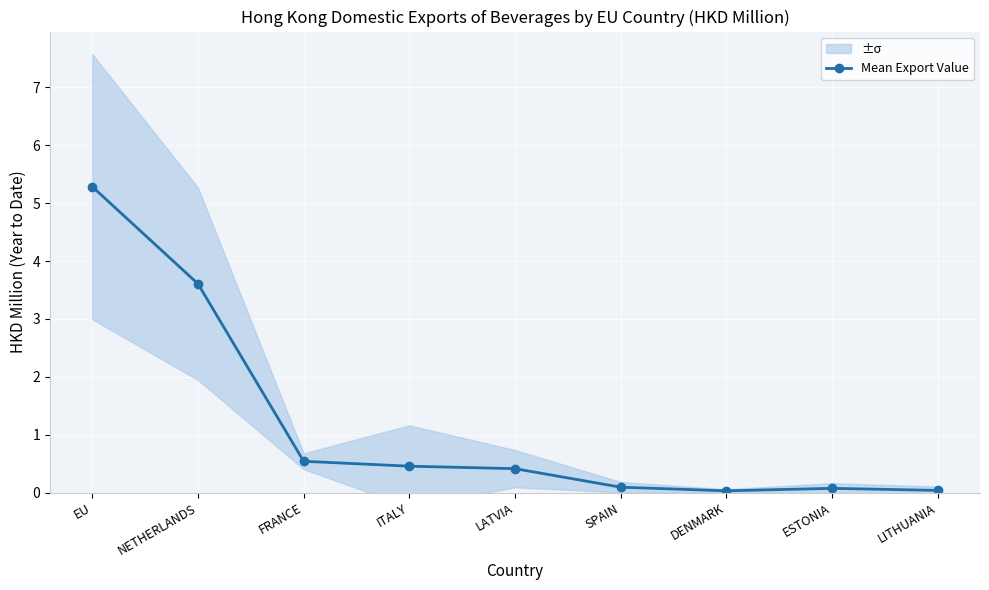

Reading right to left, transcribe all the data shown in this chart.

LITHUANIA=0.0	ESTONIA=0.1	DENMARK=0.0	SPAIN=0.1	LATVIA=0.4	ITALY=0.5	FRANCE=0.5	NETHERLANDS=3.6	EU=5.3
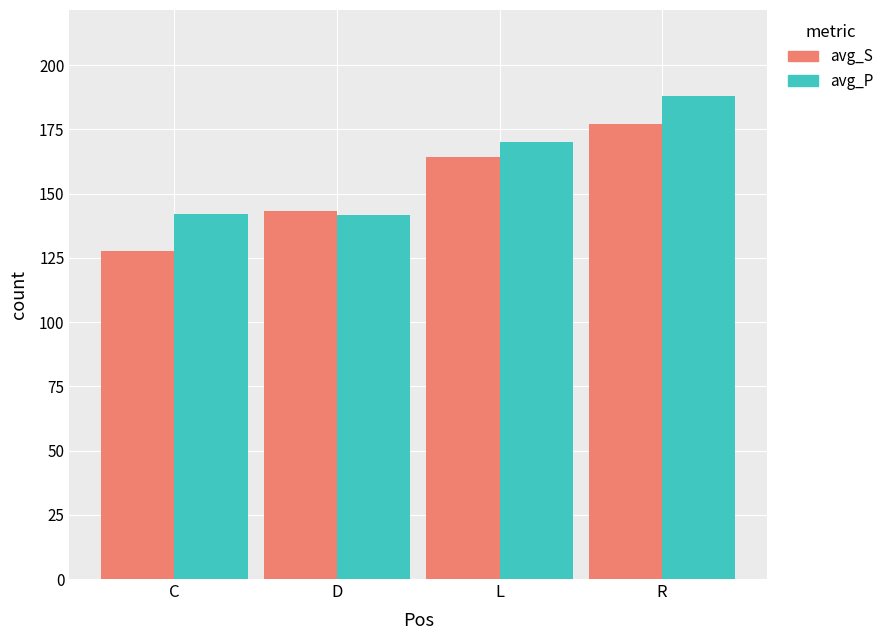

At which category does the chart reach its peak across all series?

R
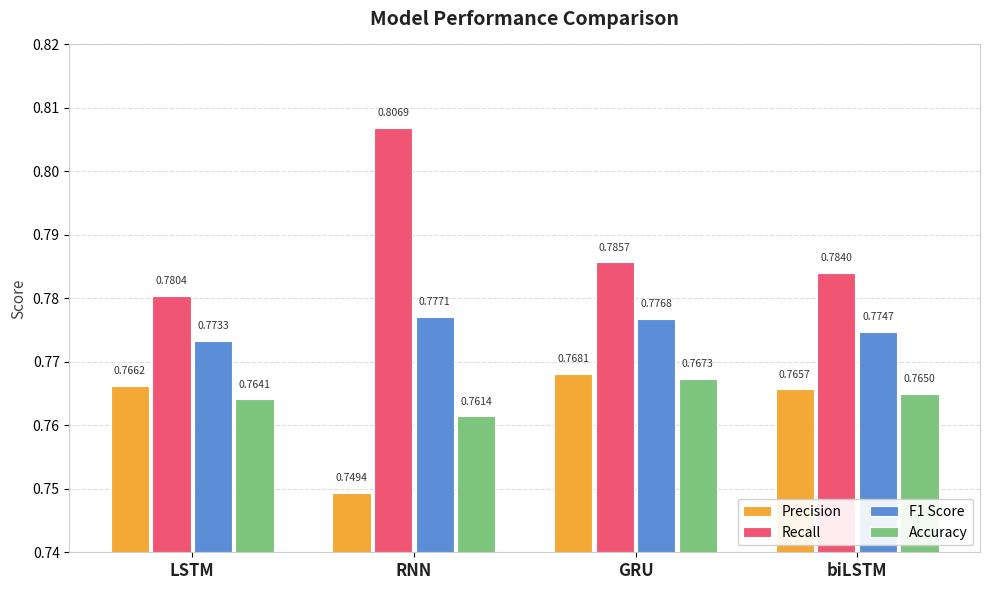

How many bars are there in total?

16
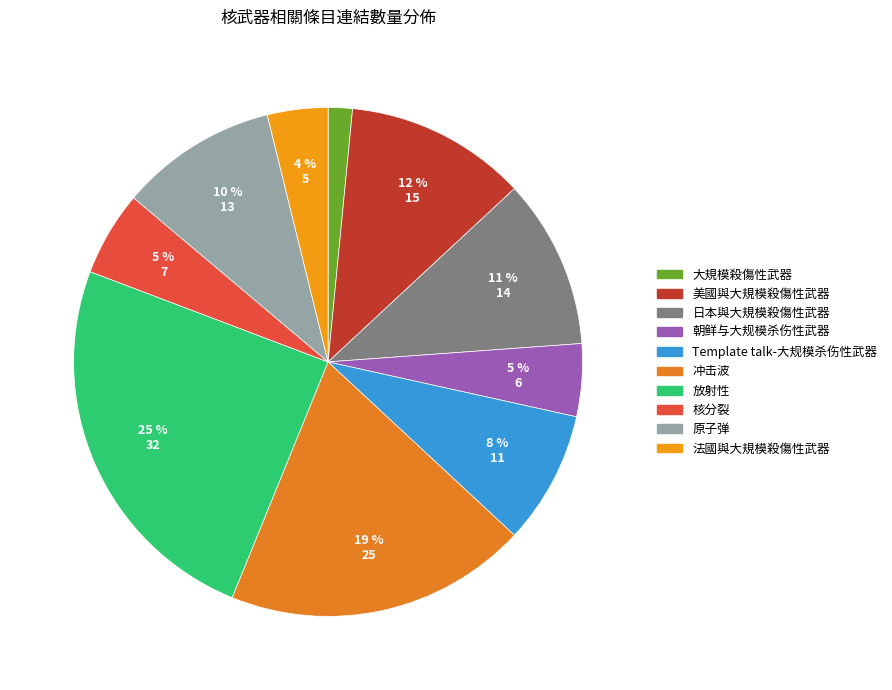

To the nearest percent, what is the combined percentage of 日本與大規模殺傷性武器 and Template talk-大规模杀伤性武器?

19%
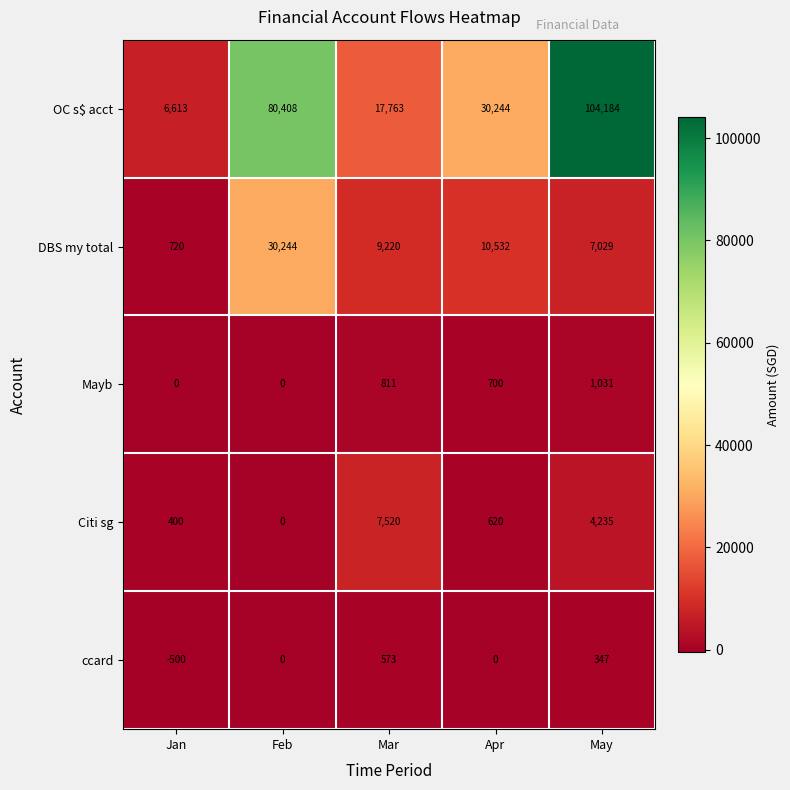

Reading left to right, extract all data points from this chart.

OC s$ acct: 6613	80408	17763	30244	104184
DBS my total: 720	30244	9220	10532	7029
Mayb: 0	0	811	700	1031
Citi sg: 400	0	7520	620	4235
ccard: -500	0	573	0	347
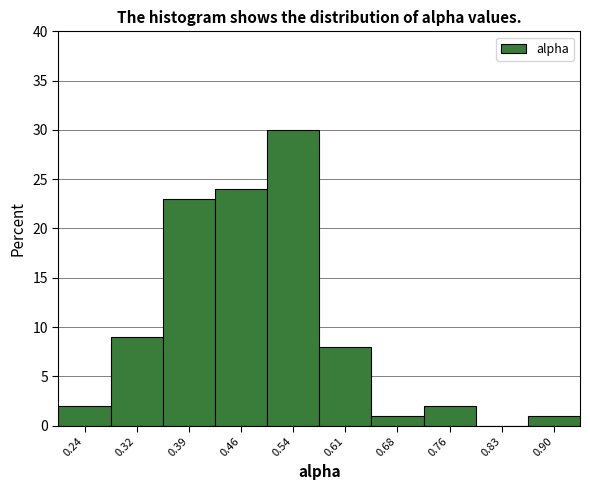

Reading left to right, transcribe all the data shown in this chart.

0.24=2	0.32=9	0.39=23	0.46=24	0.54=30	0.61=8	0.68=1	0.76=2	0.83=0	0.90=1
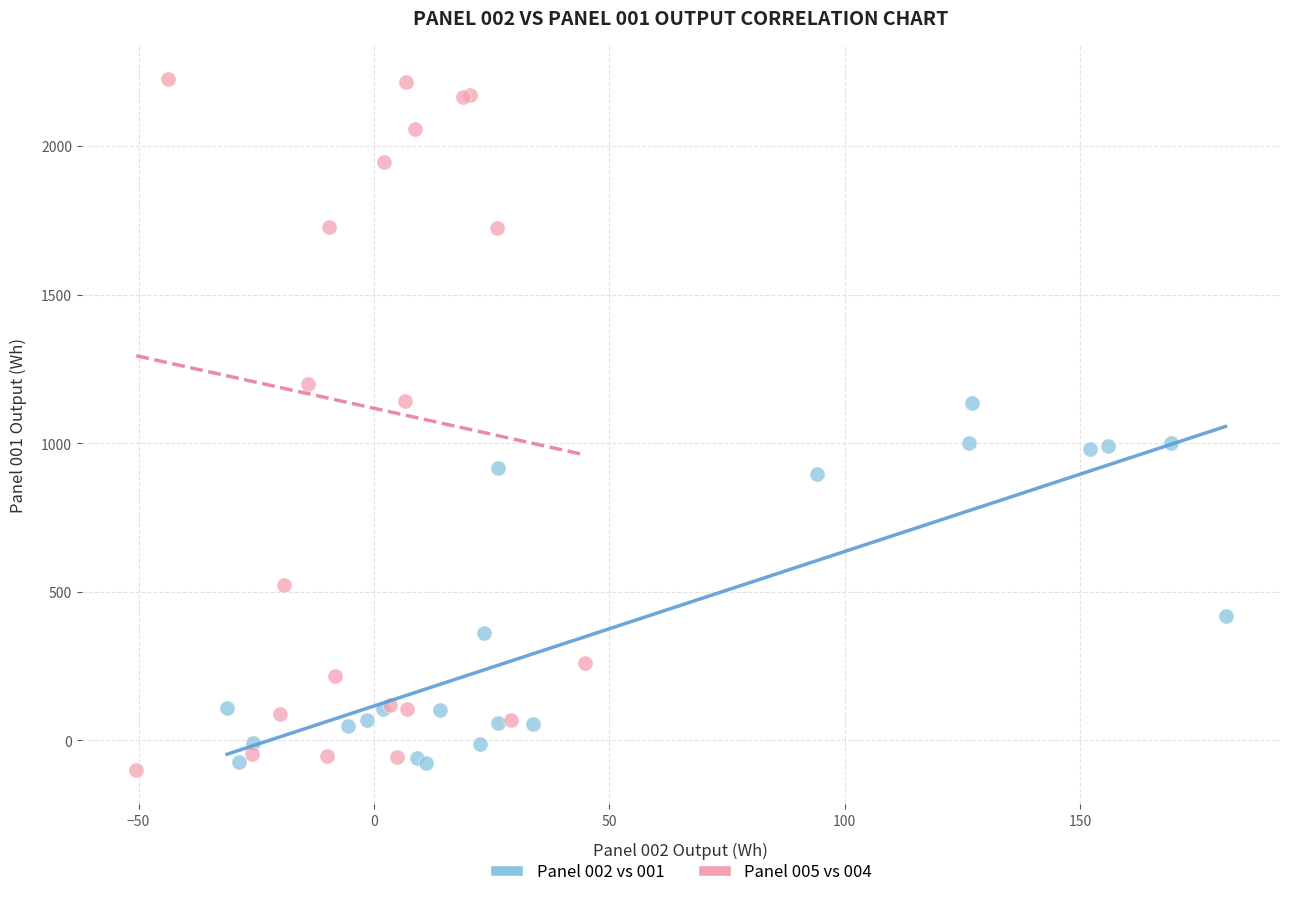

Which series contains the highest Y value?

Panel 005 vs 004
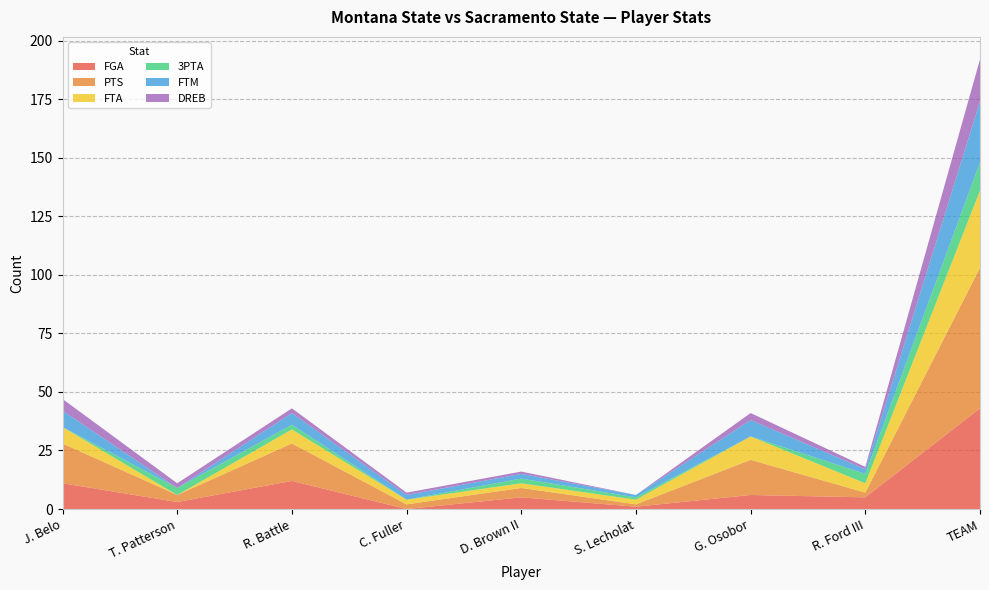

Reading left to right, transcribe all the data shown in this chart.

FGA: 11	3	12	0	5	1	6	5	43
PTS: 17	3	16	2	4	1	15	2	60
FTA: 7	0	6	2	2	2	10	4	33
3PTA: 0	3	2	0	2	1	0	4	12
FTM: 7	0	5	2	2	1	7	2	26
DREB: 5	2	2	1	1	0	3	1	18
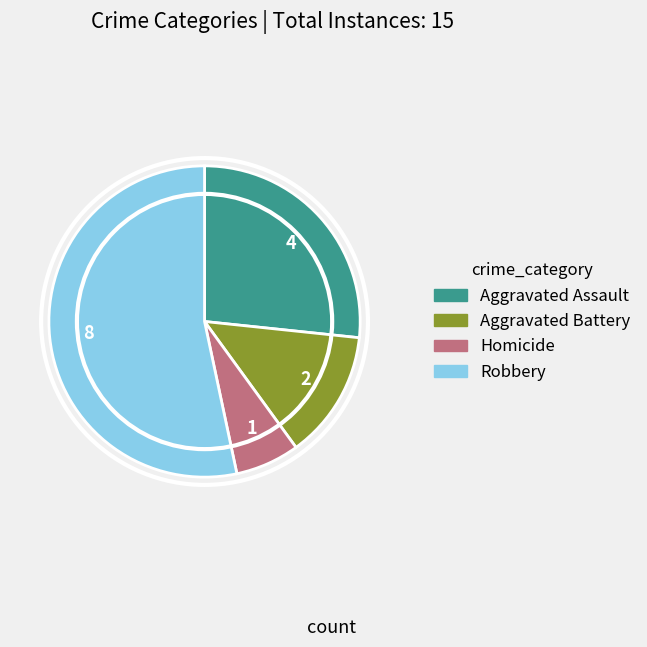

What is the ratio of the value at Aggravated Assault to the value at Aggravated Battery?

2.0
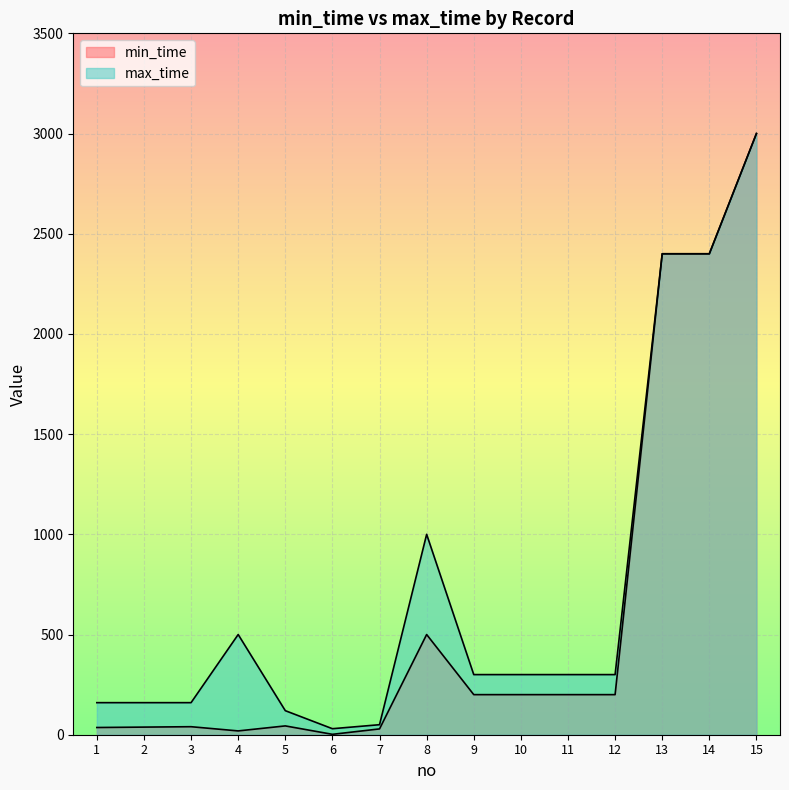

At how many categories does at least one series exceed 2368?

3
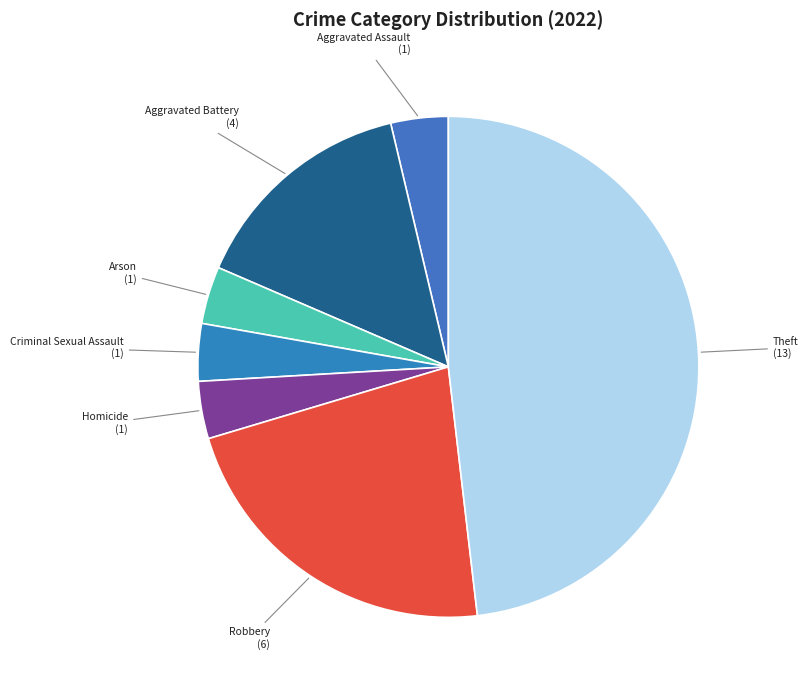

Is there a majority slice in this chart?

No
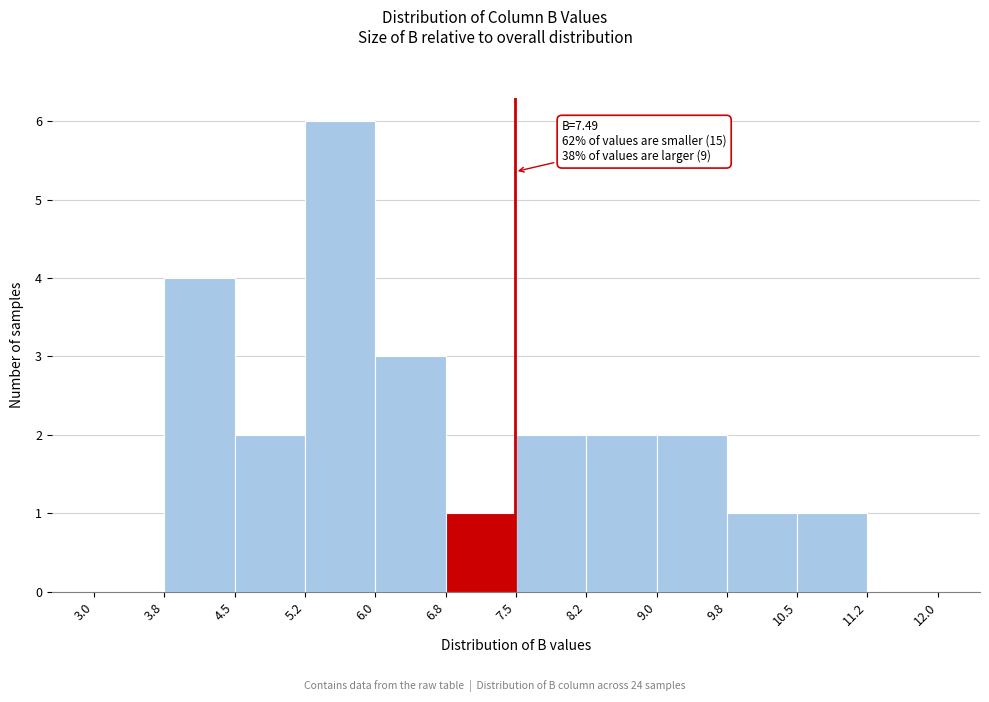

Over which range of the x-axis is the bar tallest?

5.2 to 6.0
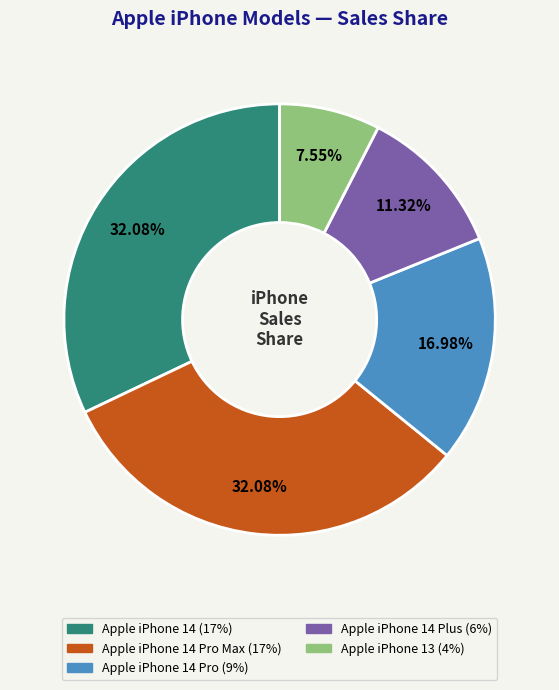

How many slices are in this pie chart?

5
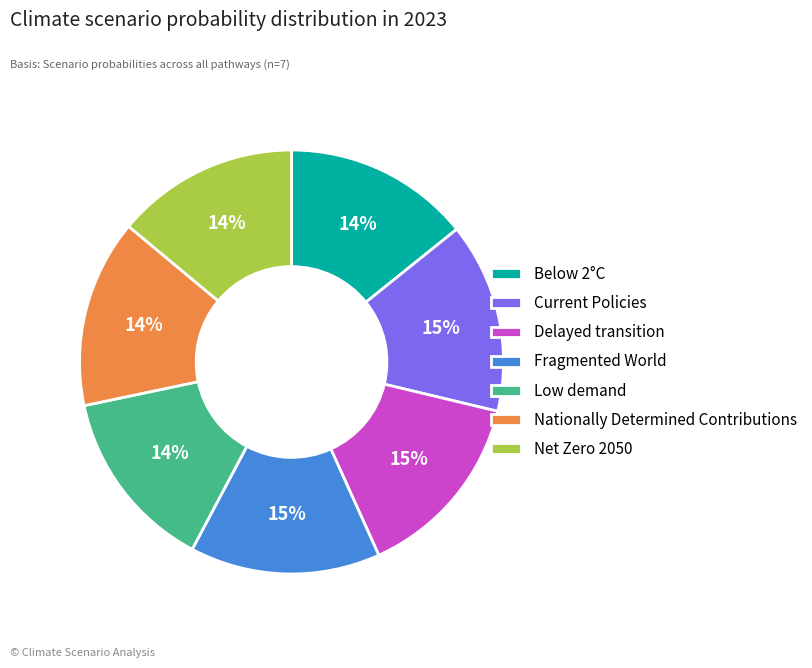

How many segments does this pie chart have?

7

ASSIGNED TASK: Collect every line of the material above that contains the string "data". Treat uppercase and lowercase letters as different.

SOLUTION BELOW:
Reading right to left, transcribe all the data shown in this chart.
Reading left to right, extract all data points from this chart.
Reading left to right, transcribe all the data shown in this chart.
Reading left to right, transcribe all the data shown in this chart.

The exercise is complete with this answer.